§ **What you need to do**
Extract every line below word for word, leaving out the pictures.

§ **Saved data entries**
* * * * *
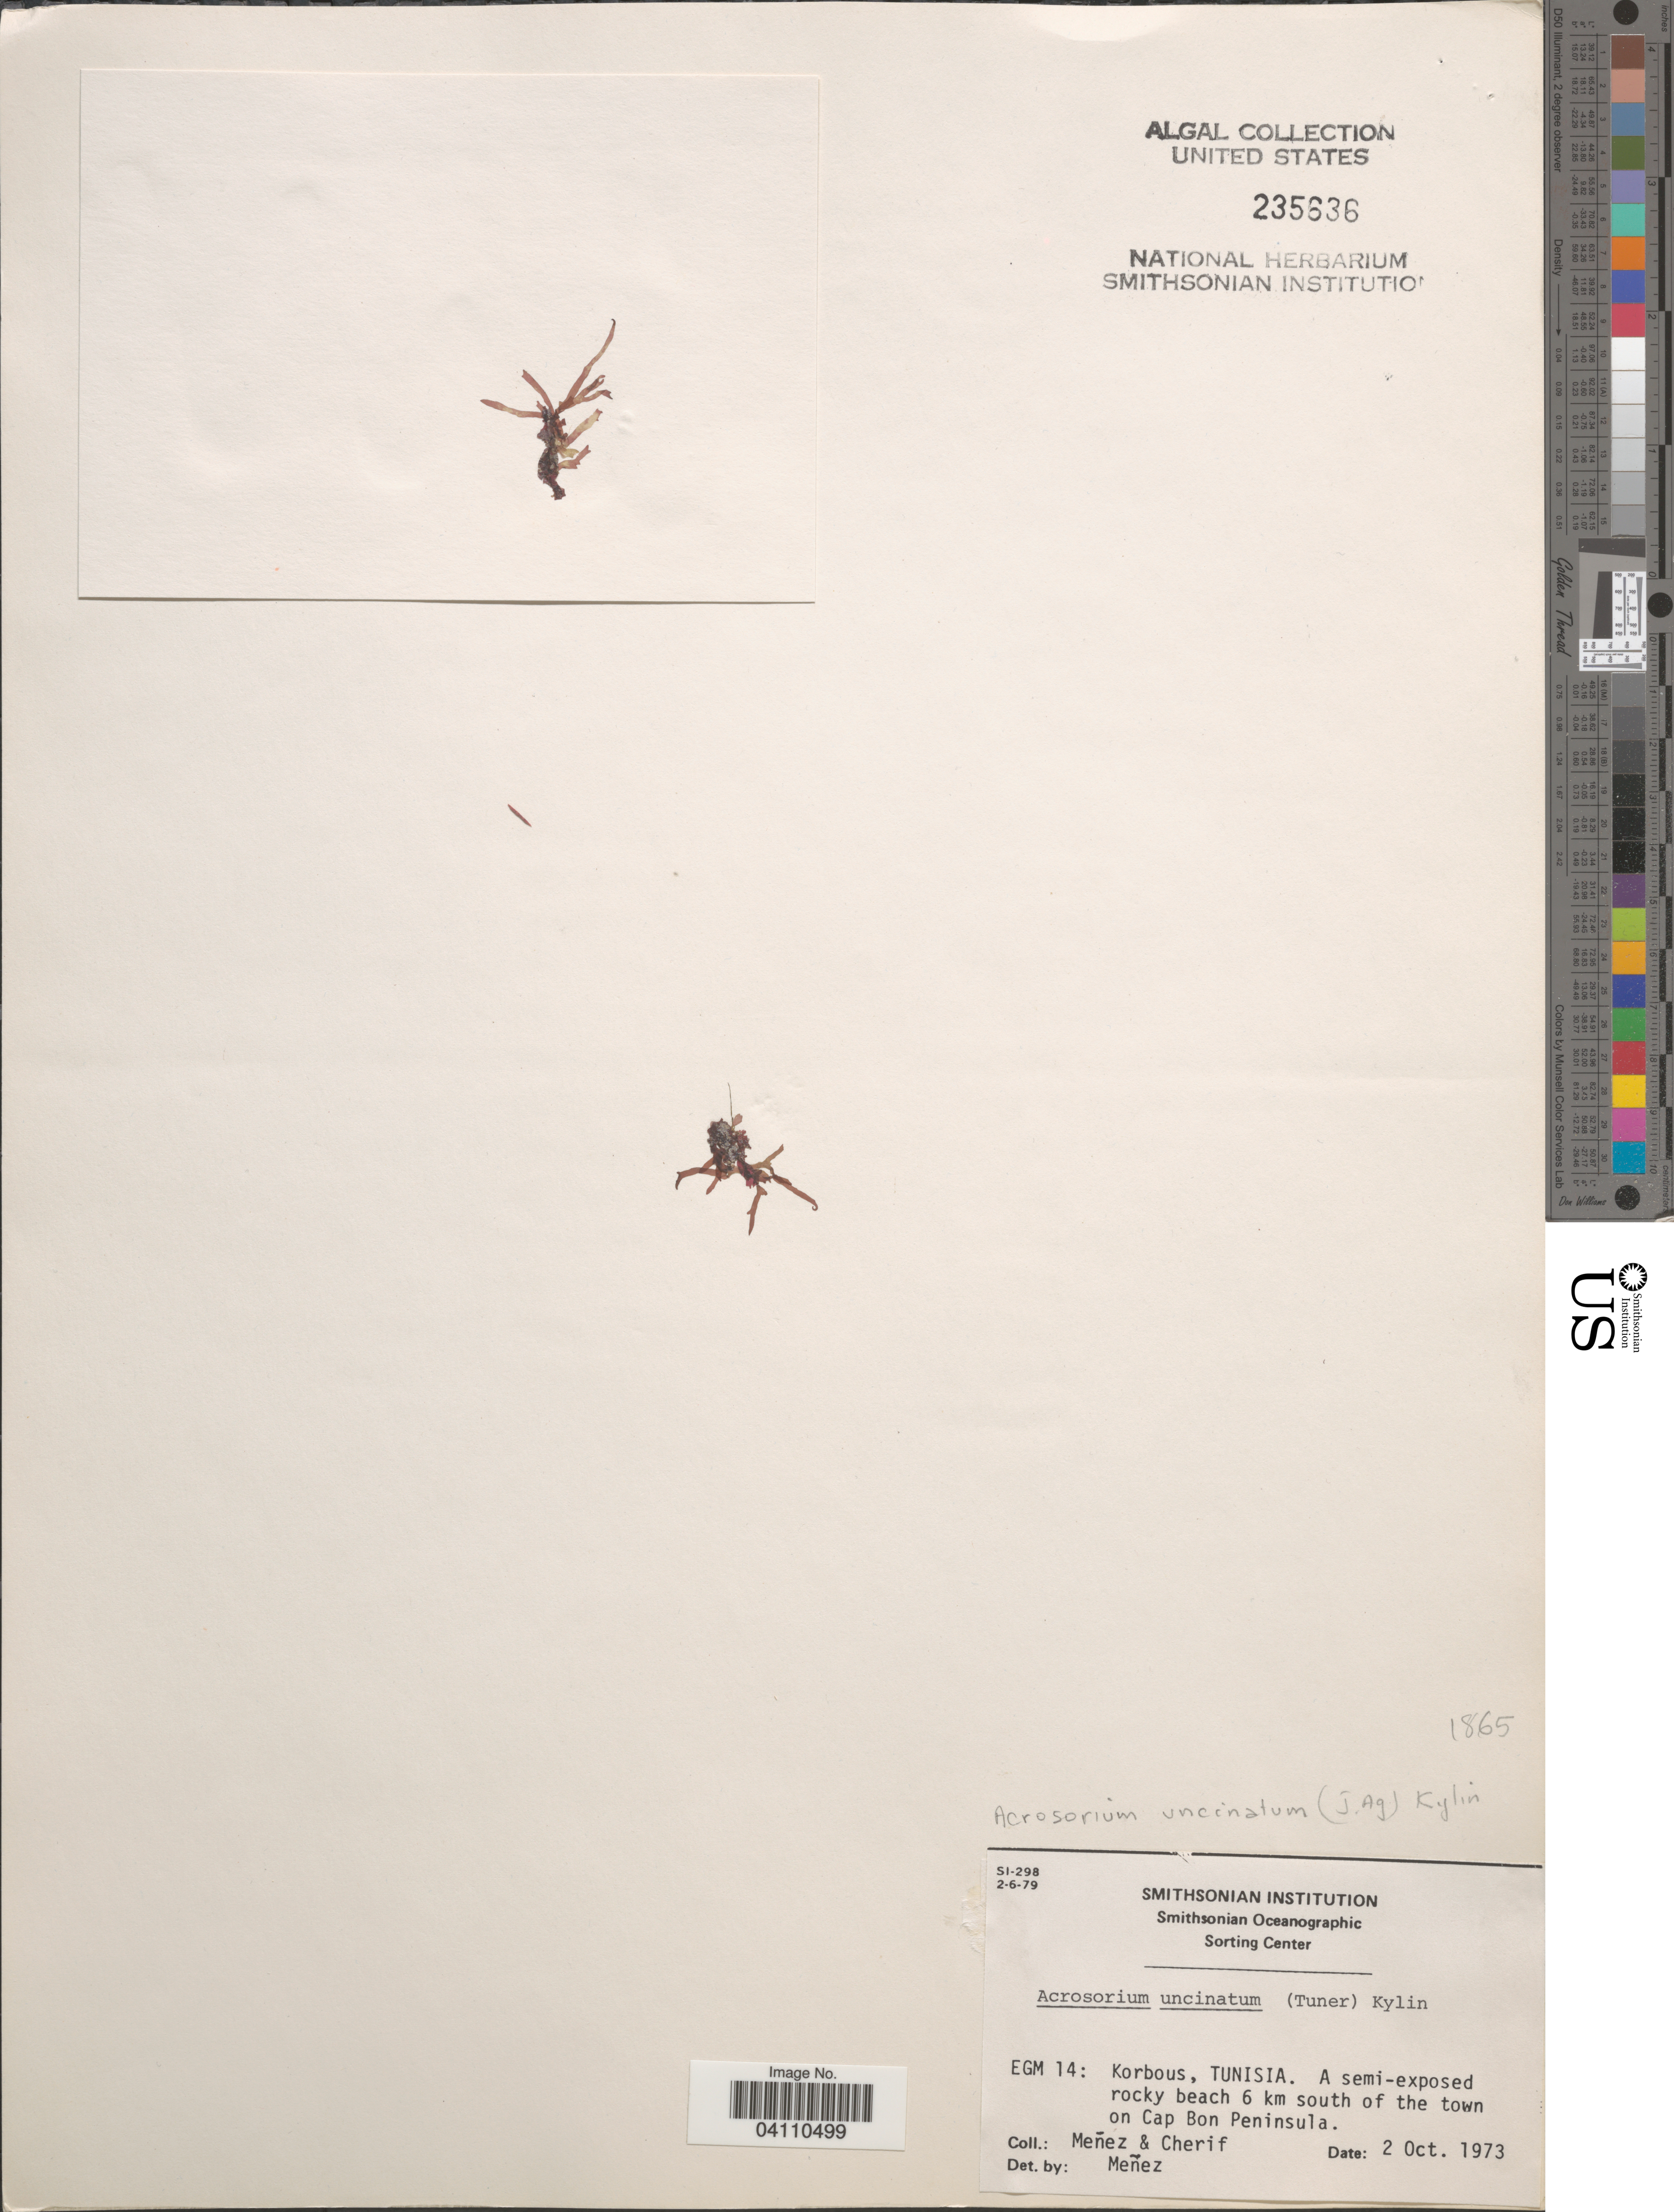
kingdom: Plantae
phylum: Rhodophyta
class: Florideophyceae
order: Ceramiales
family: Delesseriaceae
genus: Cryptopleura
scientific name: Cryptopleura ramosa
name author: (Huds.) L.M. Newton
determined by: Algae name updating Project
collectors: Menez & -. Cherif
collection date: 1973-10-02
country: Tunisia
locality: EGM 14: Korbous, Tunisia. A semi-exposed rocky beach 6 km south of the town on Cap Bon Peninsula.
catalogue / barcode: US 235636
* * * * *
§ **Correct output**
kingdom: Plantae
phylum: Rhodophyta
class: Florideophyceae
order: Ceramiales
family: Delesseriaceae
genus: Cryptopleura
scientific name: Cryptopleura ramosa
name author: (Huds.) L.M. Newton
determined by: Algae name updating Project
collectors: Menez & -. Cherif
collection date: 1973-10-02
country: Tunisia
locality: EGM 14: Korbous, Tunisia. A semi-exposed rocky beach 6 km south of the town on Cap Bon Peninsula.
catalogue / barcode: US 235636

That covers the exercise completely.